Alors, il parait que nos braves toubibs broient du noir ?

Non, ils sont en plein burn-out.

Ah bon! C’est grave, docteur ?

Henry Landroit

 

Ainsi le Journal du médecin (et la presse dans la foulée) se met-il à désigner l’état dépressif  des médecins. Il semblerait que d’après l’enquête réalisée, près d’un médecin sur deux déprime, perd confiance en lui, a une image négative de lui-même, etc.

Que nos anciens carabins se rassurent, j’ai eu les mêmes symptômes à plusieurs reprises dans ma vie (et je n’ai pas prêté le serment d’Hippocrate). J’étais tout simplement « déprimé ».

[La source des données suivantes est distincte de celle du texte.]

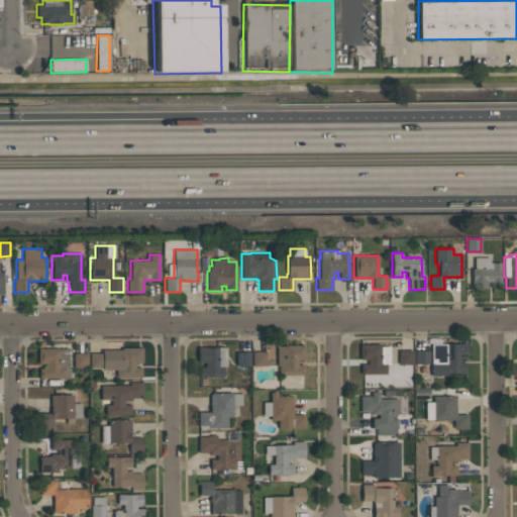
[(472,288),(472,268),(474,268),(474,257),(490,257),(490,263),(501,263),(501,287),(491,287),(491,281),(487,281),(487,288),(472,288)]
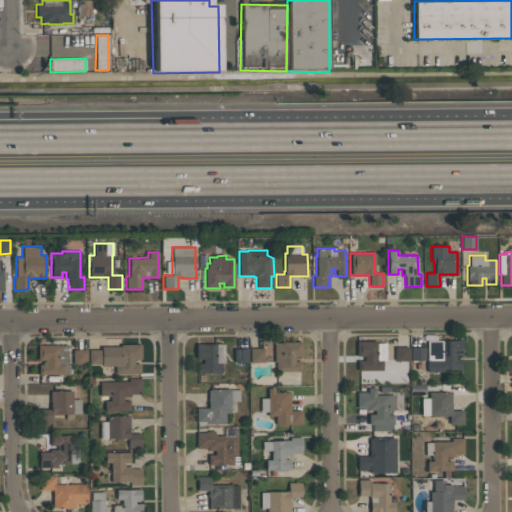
[(461,369),(442,370),(442,372),(427,372),(426,340),(462,340),(462,355),(455,355),(455,359),(461,359),(461,369)]
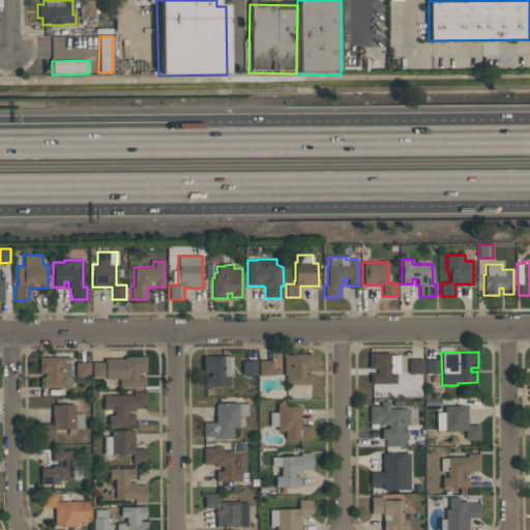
[(312,353),(312,369),(304,369),(304,374),(312,374),(312,384),(286,384),(286,375),(284,375),(284,354),(291,354),(291,353),(312,353)]
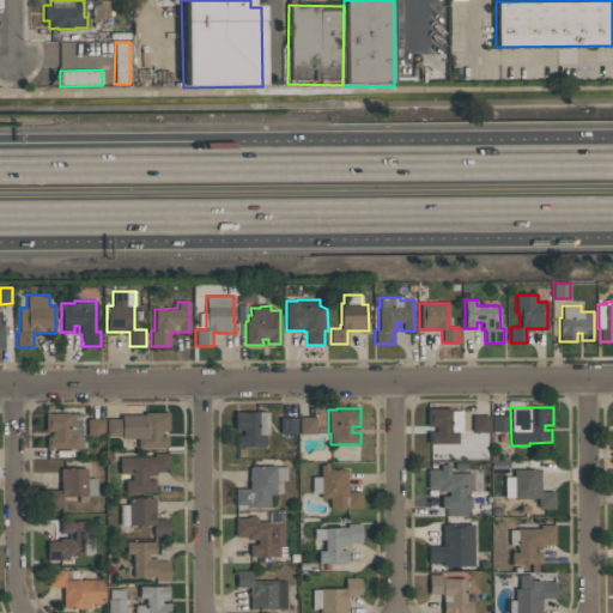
[(461,411),(461,432),(457,432),(457,443),(428,443),(428,431),(436,431),(436,426),(426,426),(426,408),(451,408),(451,411),(461,411)]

La création de ce nouvel anglicisme pose à nouveau le problème de la nécessité d’introduire en français de nouveaux termes piqués dans une langue étrangère sans utiliser le fonds lexical propre au français. On avait le choix en effet entre déprimé, abattu, découragé, au bout du rouleau, épuisé, mal-être professionnel ou émotionnel, épuisement émotionnel, etc.

J’ai même découvert un « syndrome de racornissement » (sic) proposé par le SAMU de Paris comme synonyme, mais je ne le recommanderais pas…

L’ajout d’un nouveau terme à une liste déjà longue ne se justifierait que s’il ajoutait une notion, une nuance supplémentaire. Le recours à l’anglais pourrait même être légitime, dans certains cas, mais la plupart du temps, notre propre créativité est capable de créer un mot.

Quoi qu’il en soit, le diagnostic est clair : nos docteurs ont la déprime (carabinée !). J’espère que cette chronique leur remontera quand même un peu le moral. En tout cas, c’est ce que je leur souhaite.